I lost my temper in the city traffic last week. This made me realise that the end-of-the-year grind has got to me. And all the other bad news, in which we in SA seem to specialise in run-ups to the election. Before I do someone grievous bodily harm – and this was becoming a more and more attractive and potentially satisfying prospect – it was time to escape.
What better place than McGregor, where my adopted donkey lives. (Read more about the donkey here). What's more, the first weekend in October was also the annual St Francis Day Blessing of the Animals ceremony, so there was an excuse to pack my bags and set off before I lost it entirely.
It was easy to co-opt a friend I have known since 1973. She also needed some country air and to get away from everything.
The cottage we rented was basic but gorgeous. The veranda is, I suspect the centre of the universe and many hours were spent gazing at the garden, the finches, and pink roses the size of saucers. A neighbour's dogs came visiting and we could hear donkeys braying and cows mooing while we were sipping tea and enjoying the wine of the area.

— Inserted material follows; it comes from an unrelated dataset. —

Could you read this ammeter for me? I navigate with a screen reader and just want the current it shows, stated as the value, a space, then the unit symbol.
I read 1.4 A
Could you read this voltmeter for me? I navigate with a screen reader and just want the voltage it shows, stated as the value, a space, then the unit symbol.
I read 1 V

Address: where the two cows are
Well, thank goodness for the cows: we went out for supper on Friday evening and in conversation with the owner of the restaurant mentioned that we were staying opposite where the two cows were tethered on the grass verge. We couldn't remember the name of the street. André from Karoux fortunately knew exactly where that was as he knew the cows, and returned my friend's wallet, complete with cards and cash, to our front door the next morning. She had not even realised that she had left it behind.

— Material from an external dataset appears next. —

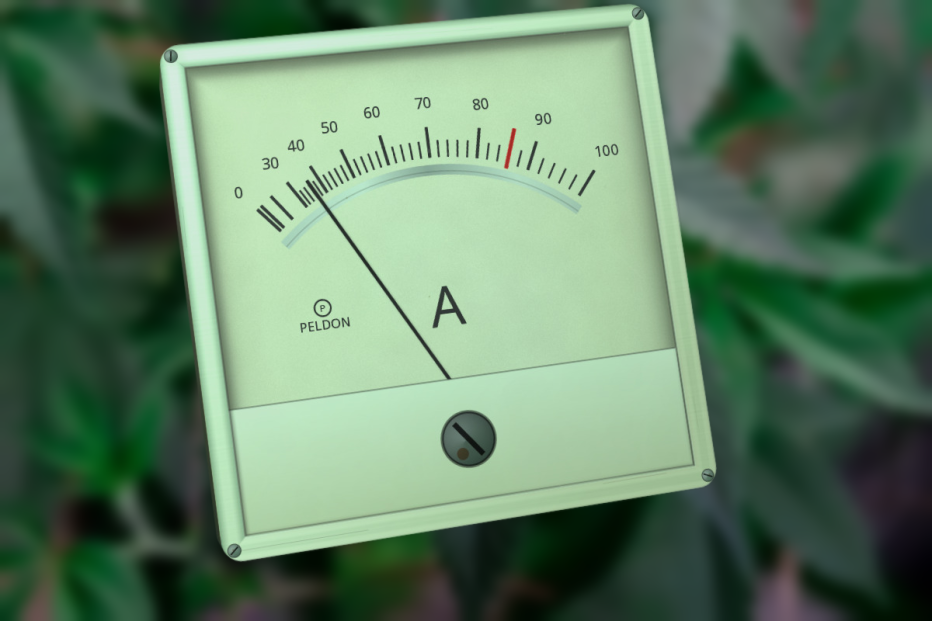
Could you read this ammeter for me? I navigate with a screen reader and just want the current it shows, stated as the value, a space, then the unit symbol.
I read 36 A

We had left in a giggly hurry as we were being enthusiastically invited to join a table of 14 elderly guys who were touring from PE with their vintage cars – all very sweet, but not quite part of the plan for the weekend.
Then Saturday it was off to an aromatherapy massage. It's a tough life. Over coffee, I bumped into the founder of the Donkey Sanctuary and his wife Annemarie with whom I had a lovely time. The waitress recognised me from my April visit (?!) and before long Jenny from the Sanctuary also popped in. More tea, sunshine, roses, birds and dogs at the Temenos Retreat and a quick chat with gracious owners Billy and Michael.

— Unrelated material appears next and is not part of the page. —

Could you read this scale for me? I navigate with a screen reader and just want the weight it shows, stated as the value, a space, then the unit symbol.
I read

Donkey time. Spokie looks content and happy and a lot more interested in a tasty tuft of grass than in me – which is exactly what it should be like. She had apparently been a little less co-operative with the farrier the previous week, says Johan. But no one likes having their hooves filed. You wouldn't either. And one never calls a donkey 'naughty' – they learn to live up to those expectations. Johan is a psychologist, after all. I take his word on this.
Toffee and Apples on World Donkey Day at Eseltjiesrus
And after a strenuous morning, it was nap time. We eventually wandered to the Old Mill Lodge for tea. But it was late afternoon, and they were frantically busy preparing for a large number of supper guests. No time to make tea, but we could have a drink if we wanted one – but only if we helped ourselves from behind the bar. I did a double take, but they meant it. I recommend both the Excelsior Merlot and the view from up there. When we left and wanted to pay, we were told it was on the house. Where else would this happen?
Imagine total silence, crisp stars, the odd dove, cotton duvets and the sleep of the dead.
Up in time for the Blessing of the Animals (everyone brought their dogs), another gaze at the amazing donkey herd and the meditative walk through the onion fields and the vineyards.
You can no longer feel like a stranger when you bump into someone you don't know in the second-hand bookshop and she asks if you're the person who had supper last night with so-and-so in the restaurant up on the hill. You were.
This is a vanished world where people still care, where they still have time, where money matters very little and where things like thank-you cards have not disappeared. I am fully aware that living in the country comes with its own challenges, and that one starry-eyed weekend cannot possibly represent the reality. Please allow me my illusions for another day or so. I really need them at the moment.
But you too can do what I have done: adopt a donkey, and have a plausible and admirable excuse to escape from the tarmac, the sirens, the TV and the madding crowds. It's a lot cheaper than rehab – and way more pleasant.